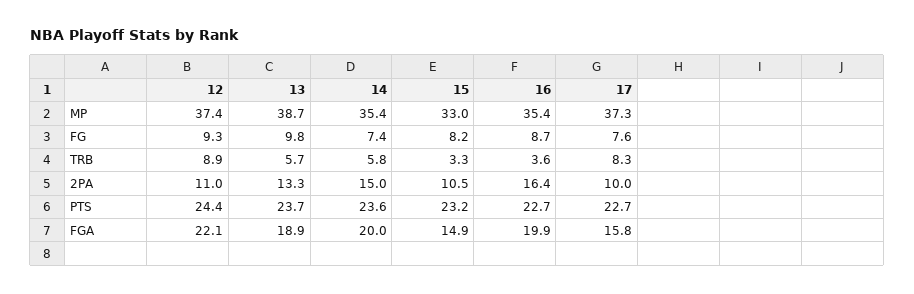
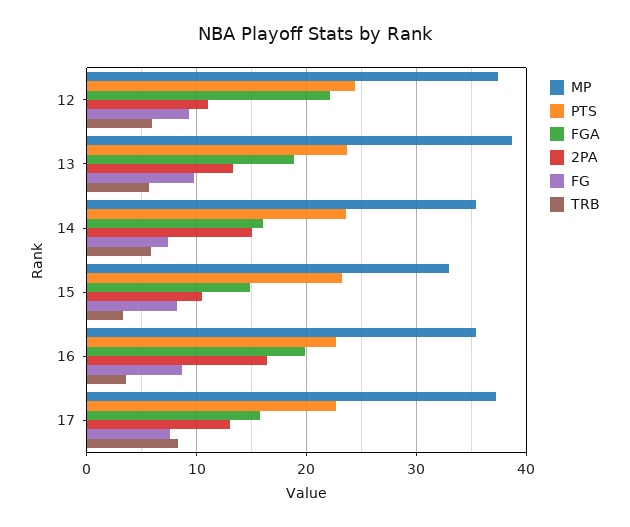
  {
    "MP": {
      "12": 37.4,
      "13": 38.7,
      "14": 35.4,
      "15": 33,
      "16": 35.4,
      "17": 37.3
    },
    "FG": {
      "12": 9.3,
      "13": 9.8,
      "14": 7.4,
      "15": 8.2,
      "16": 8.7,
      "17": 7.6
    },
    "TRB": {
-     "12": 8.9,
+     "12": 6,
      "13": 5.7,
      "14": 5.8,
      "15": 3.3,
      "16": 3.6,
      "17": 8.3
    },
    "2PA": {
      "12": 11,
      "13": 13.3,
      "14": 15,
      "15": 10.5,
      "16": 16.4,
-     "17": 10
+     "17": 13
    },
    "PTS": {
      "12": 24.4,
      "13": 23.7,
      "14": 23.6,
      "15": 23.2,
      "16": 22.7,
      "17": 22.7
    },
    "FGA": {
      "12": 22.1,
      "13": 18.9,
-     "14": 20,
+     "14": 16,
      "15": 14.9,
      "16": 19.9,
      "17": 15.8
    }
  }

# # # # # # #

### Task objective
Where the material above includes pictures, omit them and retype everything else exactly.

### Response area
  {
    "MP": {
      "12": 37.4,
      "13": 38.7,
      "14": 35.4,
      "15": 33,
      "16": 35.4,
      "17": 37.3
    },
    "FG": {
      "12": 9.3,
      "13": 9.8,
      "14": 7.4,
      "15": 8.2,
      "16": 8.7,
      "17": 7.6
    },
    "TRB": {
-     "12": 8.9,
+     "12": 6,
      "13": 5.7,
      "14": 5.8,
      "15": 3.3,
      "16": 3.6,
      "17": 8.3
    },
    "2PA": {
      "12": 11,
      "13": 13.3,
      "14": 15,
      "15": 10.5,
      "16": 16.4,
-     "17": 10
+     "17": 13
    },
    "PTS": {
      "12": 24.4,
      "13": 23.7,
      "14": 23.6,
      "15": 23.2,
      "16": 22.7,
      "17": 22.7
    },
    "FGA": {
      "12": 22.1,
      "13": 18.9,
-     "14": 20,
+     "14": 16,
      "15": 14.9,
      "16": 19.9,
      "17": 15.8
    }
  }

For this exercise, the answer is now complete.